Today doctors say, “Use this medication”  or, “Use this pump; it’ll save your life,” and they assume that patients will readily adopt these products. But what we see happening is that as new products are created for the modern patient, companies will have to shift their focus toward how these products fit into the larger context of people’s lives. Understanding and meeting patients’ needs and desires will become a bigger differentiator, and more crucial to adoption than ever before. And technology and the internet will be the vehicle for this transformation.

It all starts now.  Healthcare must shift its focus toward the patient.  There is no other way. Healthcare services should put the patient’s needs first and foremost. This is what Biotronics3d, our company is doing with our new product. Just as Uber has demonstrated with putting the passenger first, ignoring the patient will be fatal for health solutions companies: they will be the new taxi drivers, baffled by how the world has passed them by.

At Biotronics3D we are building the next Uber-like disruption in the Medical Imaging service.

And in this new framework the Radiologist will evolve to a new role where the patient is in the centre of the workflow.

I think I ought to add a postscript to this blog. There are many modern thinkers, as Andrew Keen in his book “The internet is not the answer” is very keen to emphasise. He claims that drawing on the formidable example of Uber, billions could be made by destroying taxi unions, to cite just one example. Another example is Dr Jay Parkinson, who on Sep 2007 launched probably first Uber-like medical services, using the internet to connect directly patients with doctors.
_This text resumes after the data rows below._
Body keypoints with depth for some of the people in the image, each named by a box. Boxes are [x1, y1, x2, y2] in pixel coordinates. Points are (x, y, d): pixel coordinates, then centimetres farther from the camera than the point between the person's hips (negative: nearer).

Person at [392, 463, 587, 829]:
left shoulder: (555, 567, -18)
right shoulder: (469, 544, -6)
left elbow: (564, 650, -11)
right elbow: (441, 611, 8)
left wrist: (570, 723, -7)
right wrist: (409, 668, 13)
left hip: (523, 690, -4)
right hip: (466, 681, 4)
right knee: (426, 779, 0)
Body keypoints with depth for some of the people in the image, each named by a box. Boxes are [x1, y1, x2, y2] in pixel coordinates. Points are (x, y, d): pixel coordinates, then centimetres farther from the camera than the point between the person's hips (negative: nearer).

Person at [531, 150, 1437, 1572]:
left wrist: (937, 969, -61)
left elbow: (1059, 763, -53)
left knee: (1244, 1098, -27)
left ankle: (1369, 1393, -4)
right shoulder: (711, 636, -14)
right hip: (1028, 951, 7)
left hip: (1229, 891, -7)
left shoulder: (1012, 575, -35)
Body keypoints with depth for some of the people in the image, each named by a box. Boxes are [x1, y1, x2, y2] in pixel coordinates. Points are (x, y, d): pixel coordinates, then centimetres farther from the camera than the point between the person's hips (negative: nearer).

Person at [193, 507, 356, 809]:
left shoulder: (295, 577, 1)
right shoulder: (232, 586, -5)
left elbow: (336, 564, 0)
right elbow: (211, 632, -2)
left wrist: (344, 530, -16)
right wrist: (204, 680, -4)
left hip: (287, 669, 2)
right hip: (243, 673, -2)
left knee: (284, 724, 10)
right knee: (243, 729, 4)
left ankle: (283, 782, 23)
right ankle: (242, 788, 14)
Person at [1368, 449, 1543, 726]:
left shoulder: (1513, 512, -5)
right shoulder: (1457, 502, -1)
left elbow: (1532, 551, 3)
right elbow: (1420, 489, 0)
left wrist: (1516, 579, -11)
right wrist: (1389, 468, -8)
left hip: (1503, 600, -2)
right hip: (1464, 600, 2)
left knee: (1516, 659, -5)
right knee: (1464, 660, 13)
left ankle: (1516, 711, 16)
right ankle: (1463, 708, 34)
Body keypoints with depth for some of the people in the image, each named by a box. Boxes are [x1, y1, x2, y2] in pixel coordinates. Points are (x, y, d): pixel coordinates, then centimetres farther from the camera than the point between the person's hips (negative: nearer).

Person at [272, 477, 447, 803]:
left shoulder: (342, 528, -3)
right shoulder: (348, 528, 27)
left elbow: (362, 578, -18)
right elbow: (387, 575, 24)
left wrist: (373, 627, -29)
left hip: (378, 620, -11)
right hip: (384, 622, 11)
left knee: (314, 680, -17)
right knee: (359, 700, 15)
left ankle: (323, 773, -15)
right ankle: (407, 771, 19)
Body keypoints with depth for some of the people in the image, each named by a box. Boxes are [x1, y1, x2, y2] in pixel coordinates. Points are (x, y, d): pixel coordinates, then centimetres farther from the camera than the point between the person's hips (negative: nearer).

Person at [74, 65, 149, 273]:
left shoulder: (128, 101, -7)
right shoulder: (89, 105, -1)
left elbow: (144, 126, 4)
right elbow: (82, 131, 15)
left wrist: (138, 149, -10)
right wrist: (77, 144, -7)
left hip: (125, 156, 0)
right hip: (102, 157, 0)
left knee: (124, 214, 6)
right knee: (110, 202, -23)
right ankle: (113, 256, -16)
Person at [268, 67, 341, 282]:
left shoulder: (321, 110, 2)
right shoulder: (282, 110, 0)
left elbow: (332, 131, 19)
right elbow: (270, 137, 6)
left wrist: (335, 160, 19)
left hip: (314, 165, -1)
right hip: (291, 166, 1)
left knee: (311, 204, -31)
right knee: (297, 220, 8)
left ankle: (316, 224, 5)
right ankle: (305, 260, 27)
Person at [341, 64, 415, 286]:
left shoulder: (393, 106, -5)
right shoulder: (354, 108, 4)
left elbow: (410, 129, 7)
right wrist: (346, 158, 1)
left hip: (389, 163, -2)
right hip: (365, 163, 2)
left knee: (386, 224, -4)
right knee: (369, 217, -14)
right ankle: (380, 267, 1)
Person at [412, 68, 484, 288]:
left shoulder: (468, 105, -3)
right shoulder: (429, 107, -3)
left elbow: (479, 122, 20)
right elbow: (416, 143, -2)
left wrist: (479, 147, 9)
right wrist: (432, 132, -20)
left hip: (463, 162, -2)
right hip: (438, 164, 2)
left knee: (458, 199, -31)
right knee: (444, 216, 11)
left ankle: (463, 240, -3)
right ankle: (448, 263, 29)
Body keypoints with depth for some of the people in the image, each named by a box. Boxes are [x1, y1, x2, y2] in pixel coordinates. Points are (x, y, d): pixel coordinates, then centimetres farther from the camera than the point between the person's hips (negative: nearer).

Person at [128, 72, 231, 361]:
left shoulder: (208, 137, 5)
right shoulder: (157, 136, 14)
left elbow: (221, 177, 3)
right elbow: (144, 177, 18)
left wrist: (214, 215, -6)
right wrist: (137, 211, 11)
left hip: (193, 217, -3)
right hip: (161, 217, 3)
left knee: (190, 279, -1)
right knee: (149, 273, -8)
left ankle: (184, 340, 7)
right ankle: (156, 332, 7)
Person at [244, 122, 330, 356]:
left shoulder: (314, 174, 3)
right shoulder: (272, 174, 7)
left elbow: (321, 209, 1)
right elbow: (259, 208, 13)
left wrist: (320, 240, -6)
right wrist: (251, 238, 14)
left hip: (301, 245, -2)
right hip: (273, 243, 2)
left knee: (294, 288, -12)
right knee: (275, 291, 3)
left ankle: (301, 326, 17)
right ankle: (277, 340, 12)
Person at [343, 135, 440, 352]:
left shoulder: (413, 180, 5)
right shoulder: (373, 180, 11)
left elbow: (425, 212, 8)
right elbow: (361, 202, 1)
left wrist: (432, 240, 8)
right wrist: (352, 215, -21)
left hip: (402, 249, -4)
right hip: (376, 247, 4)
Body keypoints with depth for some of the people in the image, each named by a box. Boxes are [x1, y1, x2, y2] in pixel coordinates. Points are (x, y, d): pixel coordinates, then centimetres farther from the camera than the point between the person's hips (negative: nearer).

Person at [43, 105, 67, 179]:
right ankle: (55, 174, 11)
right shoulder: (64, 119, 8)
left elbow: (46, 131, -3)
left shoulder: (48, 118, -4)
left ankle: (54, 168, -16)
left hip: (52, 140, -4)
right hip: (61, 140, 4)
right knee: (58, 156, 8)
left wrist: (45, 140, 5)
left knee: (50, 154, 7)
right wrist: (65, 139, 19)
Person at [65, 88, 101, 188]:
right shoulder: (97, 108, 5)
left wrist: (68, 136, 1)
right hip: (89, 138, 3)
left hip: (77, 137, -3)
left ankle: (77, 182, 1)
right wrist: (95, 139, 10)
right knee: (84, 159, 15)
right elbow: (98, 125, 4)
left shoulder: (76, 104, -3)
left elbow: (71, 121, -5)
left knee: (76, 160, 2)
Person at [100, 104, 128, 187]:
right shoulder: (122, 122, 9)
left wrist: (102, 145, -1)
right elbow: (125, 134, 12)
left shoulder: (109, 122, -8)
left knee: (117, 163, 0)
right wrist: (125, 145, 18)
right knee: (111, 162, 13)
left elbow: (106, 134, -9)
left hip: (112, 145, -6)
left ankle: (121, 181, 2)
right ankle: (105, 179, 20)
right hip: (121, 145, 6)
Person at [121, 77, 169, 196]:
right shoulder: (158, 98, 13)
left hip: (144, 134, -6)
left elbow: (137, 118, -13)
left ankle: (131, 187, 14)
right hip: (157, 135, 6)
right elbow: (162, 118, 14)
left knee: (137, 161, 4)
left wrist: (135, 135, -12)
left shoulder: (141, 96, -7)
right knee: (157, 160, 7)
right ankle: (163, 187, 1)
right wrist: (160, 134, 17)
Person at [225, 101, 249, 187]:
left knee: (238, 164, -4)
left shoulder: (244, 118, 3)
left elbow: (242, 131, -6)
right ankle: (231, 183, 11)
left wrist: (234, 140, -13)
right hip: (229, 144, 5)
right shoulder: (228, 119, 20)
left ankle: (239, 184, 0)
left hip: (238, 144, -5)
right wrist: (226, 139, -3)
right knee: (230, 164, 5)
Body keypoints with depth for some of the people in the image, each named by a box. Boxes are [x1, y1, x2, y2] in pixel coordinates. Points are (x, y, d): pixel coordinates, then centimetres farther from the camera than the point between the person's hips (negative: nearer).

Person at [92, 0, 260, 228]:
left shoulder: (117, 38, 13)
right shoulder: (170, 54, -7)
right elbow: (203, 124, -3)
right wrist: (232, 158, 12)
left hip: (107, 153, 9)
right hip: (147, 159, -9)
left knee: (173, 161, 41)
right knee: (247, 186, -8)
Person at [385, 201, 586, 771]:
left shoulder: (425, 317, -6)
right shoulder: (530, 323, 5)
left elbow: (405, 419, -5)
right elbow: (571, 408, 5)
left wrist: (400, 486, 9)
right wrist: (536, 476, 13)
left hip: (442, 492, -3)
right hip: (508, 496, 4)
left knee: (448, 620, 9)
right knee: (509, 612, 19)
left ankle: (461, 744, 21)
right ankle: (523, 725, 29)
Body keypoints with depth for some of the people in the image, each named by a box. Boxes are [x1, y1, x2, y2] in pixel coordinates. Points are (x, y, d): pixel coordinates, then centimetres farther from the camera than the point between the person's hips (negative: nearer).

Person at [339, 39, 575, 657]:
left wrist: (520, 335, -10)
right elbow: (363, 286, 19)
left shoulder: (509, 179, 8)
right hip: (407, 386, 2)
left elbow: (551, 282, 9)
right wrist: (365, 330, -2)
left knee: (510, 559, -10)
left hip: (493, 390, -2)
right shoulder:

His venture sadly lasted only 6 months and argues that Uber-like business models in Healthcare are doing a massive disservice to our system, and that we all should focus more on doctors’ efficiencies.

I would passionately disagree.

And although I think we should always listen to this new generation of naysayers, the post 2000 internet has provided the catalyst for business growth, by putting conventional business models on steroids, and by accelerating the evolution of everything. An exponential acceleration… Just consider that: when a kid with a laptop working from a beach in Mexico could invent Instagram, a photo-sharing app, and singlehanded bring Kodak, the old giant of photography, to bankruptcy, it is obvious that organisations and companies that fail to understand and adopt the new business models will have the same future. And “Uberise everything” is the new kid in the block, dinosaurs who fail to understand and evolve fast, will die regardless their size.